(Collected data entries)

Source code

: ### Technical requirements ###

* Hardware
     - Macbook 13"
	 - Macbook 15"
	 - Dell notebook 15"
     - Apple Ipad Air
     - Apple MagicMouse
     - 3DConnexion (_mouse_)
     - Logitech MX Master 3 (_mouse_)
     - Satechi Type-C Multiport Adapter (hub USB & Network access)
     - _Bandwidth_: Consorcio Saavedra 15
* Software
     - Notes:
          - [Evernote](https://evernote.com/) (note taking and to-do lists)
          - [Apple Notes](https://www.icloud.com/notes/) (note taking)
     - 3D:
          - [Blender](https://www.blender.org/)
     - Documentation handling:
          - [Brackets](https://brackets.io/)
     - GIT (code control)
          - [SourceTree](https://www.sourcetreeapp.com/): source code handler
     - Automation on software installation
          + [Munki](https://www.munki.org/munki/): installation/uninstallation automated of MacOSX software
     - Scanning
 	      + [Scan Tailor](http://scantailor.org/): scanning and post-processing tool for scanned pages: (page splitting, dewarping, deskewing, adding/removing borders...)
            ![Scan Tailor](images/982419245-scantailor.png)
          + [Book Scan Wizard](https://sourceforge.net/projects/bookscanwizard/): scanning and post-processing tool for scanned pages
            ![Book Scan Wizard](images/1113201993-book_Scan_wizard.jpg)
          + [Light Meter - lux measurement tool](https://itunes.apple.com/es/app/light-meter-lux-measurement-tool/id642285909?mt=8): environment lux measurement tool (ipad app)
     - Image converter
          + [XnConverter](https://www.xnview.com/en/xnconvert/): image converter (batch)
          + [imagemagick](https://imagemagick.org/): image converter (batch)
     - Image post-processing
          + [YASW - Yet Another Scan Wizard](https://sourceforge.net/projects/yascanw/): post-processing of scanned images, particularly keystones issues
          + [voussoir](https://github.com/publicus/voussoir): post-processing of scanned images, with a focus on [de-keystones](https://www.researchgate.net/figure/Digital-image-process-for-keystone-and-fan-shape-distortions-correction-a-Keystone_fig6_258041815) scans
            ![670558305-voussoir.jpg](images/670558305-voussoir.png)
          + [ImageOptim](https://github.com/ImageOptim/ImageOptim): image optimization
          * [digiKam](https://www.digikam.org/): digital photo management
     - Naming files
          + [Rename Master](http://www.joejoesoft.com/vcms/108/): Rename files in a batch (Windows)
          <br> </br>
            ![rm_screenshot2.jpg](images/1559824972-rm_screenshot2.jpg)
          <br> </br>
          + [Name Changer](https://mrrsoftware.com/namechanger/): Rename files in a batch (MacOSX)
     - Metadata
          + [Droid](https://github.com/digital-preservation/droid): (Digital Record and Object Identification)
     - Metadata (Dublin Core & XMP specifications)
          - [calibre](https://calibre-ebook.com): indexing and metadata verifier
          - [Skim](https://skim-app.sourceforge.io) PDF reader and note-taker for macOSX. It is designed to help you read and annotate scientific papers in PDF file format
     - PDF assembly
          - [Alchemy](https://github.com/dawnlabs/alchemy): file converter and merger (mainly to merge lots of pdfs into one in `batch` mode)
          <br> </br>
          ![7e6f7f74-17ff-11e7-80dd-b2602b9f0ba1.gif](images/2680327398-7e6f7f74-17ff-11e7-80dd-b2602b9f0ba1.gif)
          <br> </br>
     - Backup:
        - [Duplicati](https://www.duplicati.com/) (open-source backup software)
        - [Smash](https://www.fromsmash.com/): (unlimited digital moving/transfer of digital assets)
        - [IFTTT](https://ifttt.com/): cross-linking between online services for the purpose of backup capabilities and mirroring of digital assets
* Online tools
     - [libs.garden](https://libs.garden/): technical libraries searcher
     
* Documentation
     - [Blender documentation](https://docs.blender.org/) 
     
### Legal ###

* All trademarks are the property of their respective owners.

• Aim of the exercise: In the entries above, which lines hold the word "Rename"? Copy them out.

• The completed task:
          + [Rename Master](http://www.joejoesoft.com/vcms/108/): Rename files in a batch (Windows)
          + [Name Changer](https://mrrsoftware.com/namechanger/): Rename files in a batch (MacOSX)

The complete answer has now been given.